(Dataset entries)
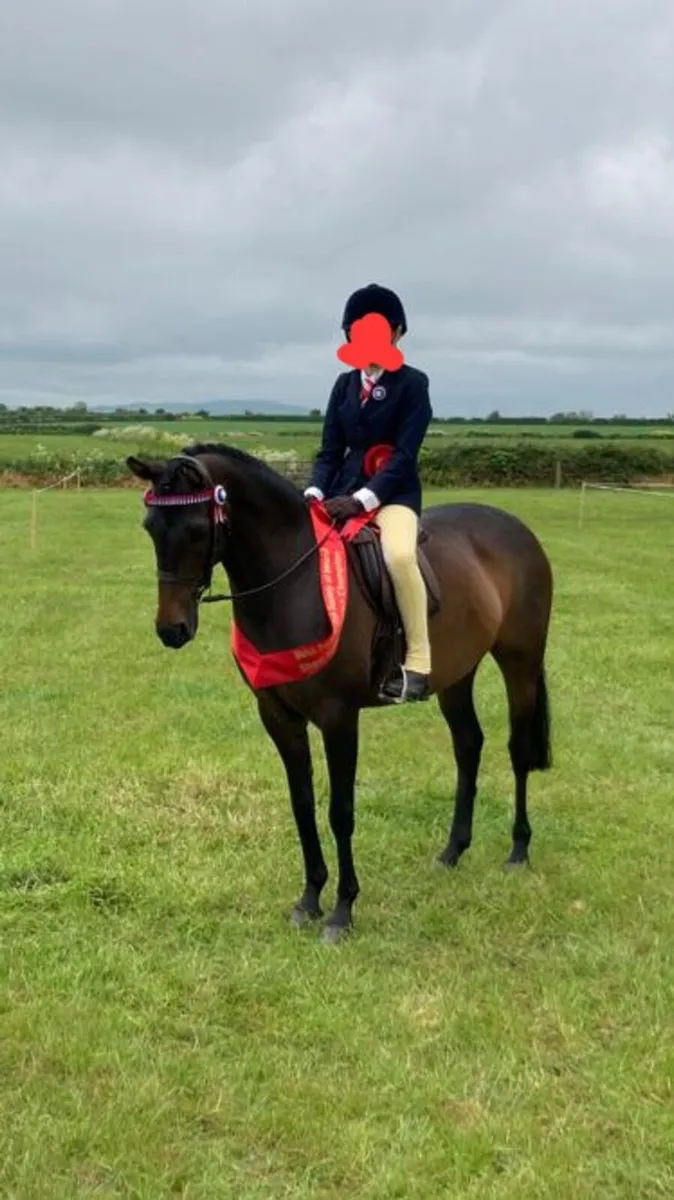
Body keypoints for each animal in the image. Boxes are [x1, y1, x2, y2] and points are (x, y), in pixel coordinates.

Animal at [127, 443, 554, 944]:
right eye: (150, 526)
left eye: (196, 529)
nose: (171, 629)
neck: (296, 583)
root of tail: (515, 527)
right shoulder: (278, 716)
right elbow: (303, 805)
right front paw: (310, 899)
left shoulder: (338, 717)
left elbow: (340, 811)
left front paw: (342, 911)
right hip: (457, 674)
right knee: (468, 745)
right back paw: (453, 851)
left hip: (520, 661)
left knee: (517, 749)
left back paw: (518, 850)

--

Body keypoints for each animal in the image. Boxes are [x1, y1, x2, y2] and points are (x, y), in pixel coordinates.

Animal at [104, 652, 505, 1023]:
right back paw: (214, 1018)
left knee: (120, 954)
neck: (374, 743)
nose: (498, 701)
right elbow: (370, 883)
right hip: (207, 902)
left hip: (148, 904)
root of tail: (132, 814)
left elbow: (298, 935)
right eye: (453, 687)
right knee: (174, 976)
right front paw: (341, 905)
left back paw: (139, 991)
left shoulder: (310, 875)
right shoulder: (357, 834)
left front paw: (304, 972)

---

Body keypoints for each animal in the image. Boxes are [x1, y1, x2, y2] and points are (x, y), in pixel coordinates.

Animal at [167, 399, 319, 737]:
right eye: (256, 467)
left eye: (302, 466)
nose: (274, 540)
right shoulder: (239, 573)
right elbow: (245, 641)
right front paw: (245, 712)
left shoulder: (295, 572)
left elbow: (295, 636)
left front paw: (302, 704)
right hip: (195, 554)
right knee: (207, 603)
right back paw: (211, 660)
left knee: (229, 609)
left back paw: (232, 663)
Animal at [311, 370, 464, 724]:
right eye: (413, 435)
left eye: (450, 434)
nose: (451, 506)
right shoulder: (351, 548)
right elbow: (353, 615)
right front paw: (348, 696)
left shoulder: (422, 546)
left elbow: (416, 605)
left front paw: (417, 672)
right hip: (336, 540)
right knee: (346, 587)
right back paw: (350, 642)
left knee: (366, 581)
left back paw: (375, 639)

EXERCISE BRIEF >> Above are the lines; repeat exactly the ones from the line containing "right hip: (457, 674)" down to the line containing "left back paw: (518, 850)", both inclusive.

SOLUTION FOR THIS PROBLEM >>
right hip: (457, 674)
right knee: (468, 745)
right back paw: (453, 851)
left hip: (520, 661)
left knee: (517, 749)
left back paw: (518, 850)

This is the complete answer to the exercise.